CLICS2 : An improved database and a computer-assisted framework for cross-linguistic colexifications

CLICS2 : An improved database and a computer-assisted framework for
cross-linguistic colexifications Tiago Tresoldi Computer-Assisted Language Comparison (CALC) Max Planck Institute for the Science of Human History (MPI-SHH / JENA) Santa Fe, 2018-08-27

2 Colexifications? • A colexification, building on Haspelmath (2003) and
François (2008), occurs when, in a same language, two different concepts are expressed by the same word. • Agnostic term for covering homophony and polysemy

3 Early Accounts: People and Ideas • Haspelmath (2003). The
geometry of grammatical meaning. • François (2008). Semantic maps and the typology of colexifications. • Cysouw (2010). Drawing networks from recurrent polysemies. • Steiner, Stadler, and Cysouw (2011). A pipeline for computational historical linguistics. • Urban (2011). Asymmetries in overt marking and directionality in semantic change.

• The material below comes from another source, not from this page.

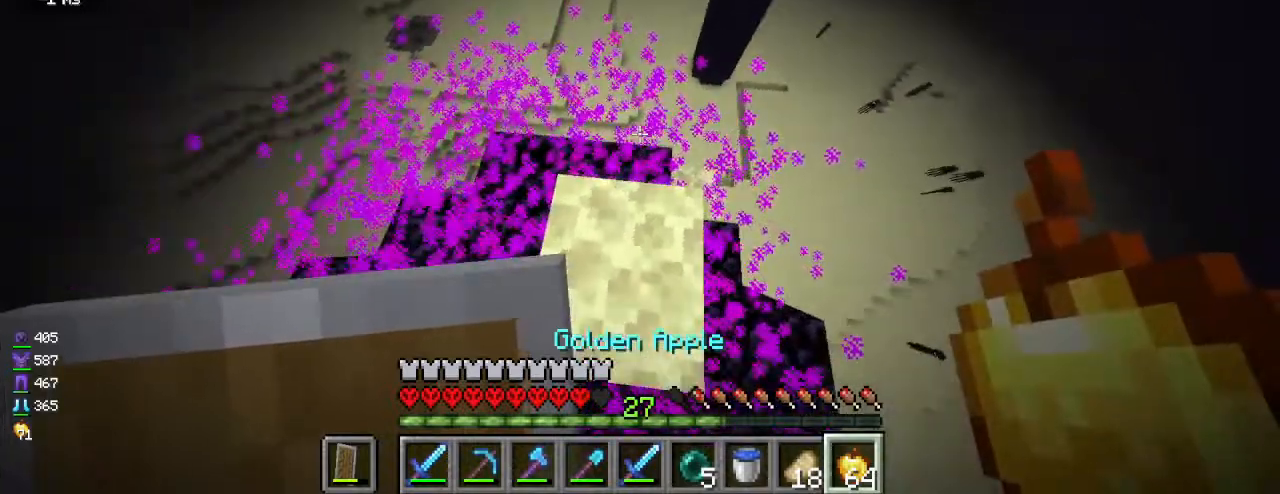
{"keys": [], "mouse": ["right"], "events": [[33, "mouse_right", "down"]]}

4 Techniques and Ideas • Cysouw (2010) uses polysemy data
to draw networks • Mayer, List, Terhalle, and Urban (2014) develop an interactive way to visualize cross-linguistic colexification • List, Mayer, Terhalle, and Urban (2014) publish the database and the web-application under the name CLICS (Database of Cross-Linguistic Colexifications) • In contrast to earlier single-database attempts, multiple datasets are merged • The community detection procedure is improved by using Infomap (Rosvall and Bergstrom, 2008), an algorithm based on random walks in complex networks

5 CLICS1: Data • IDS (Key and Comrie, 2007) •
233 languages of which 178 were included in CLICS • WOLD (Haspelmath and Tadmor, 2009) • 41 languages of which 33 were included in CLICS • Logos Dictionary (Logos Group) • 60 languages, of which 4 were included in CLICS • Språkbanken project (University of Gothenburg) • 8 SEA languages, of which 6 were included in CLICS

6 CLICS1: Methods • Problem A: Data cannot be displayed
fully, complexity needs to be reduced • Show communities instead of showing all the data • Subgraph-view that cuts out the nearest neighbors of one concept to compensate for data loss in the community view • Problem B: Data is noisy and needs to be corrected • Filter by language families and weight the concept links by frequency of occurrence, following the suggestion of Dellert (2014) • This cuts most of the links from homophony, filtering for polysemy

7 CLICS1: Interface • Backend in PHP, frontend in Javascript
• Transparency and reproducibility • The underlying network with the inferred communities can be downloaded from the website • The entire code for analysis and visualization is available on GitHub • The complete set of wordlists is available from Zenodo

8 CLICS1: Demo • Check it at http://clics.lingpy.org

9 CLICS2: Problems of CLICS1 • Difficult to curate (error
correction, data extension) • Difficult to expand • Difficult do collaborate • Difficult to communicate • Not all users understand that data was aggregated and not collected by the authors, and that corrections are to be considered new, derived datasets • Difficult to catch up • Best practices of data curation were learned while developing CLICS, but those were difficult to integrate in the workflow

10 CLICS2: Ideas • Use the state-of-the-art of available wordlist
data • Separate data from display • CLICS2 does not host data, but uses it • Curate data following the recommendations developed for the Cross-Linguistic Data Formats (CLDF) initiative (Forkel et al., 2017) • Curate the code and the data with the help of a transparent API • Regularly release the data in release circles of about once a year • Practice of Glottolog and other CLLD projects

11 Excursus: CLDF • Aims at increasing the comparability of
cross-linguistic data and analyses • Supports methods for standardization via reference catalogs like Glottolog (Hammarström et al., 2018) and Concepticon (List et al., 2017) • Provides software APIs which help to test whether data conforms to standards • Offers working examples for best practices • Supported by different software frameworks (LingPy, BEASTling, EDICTOR)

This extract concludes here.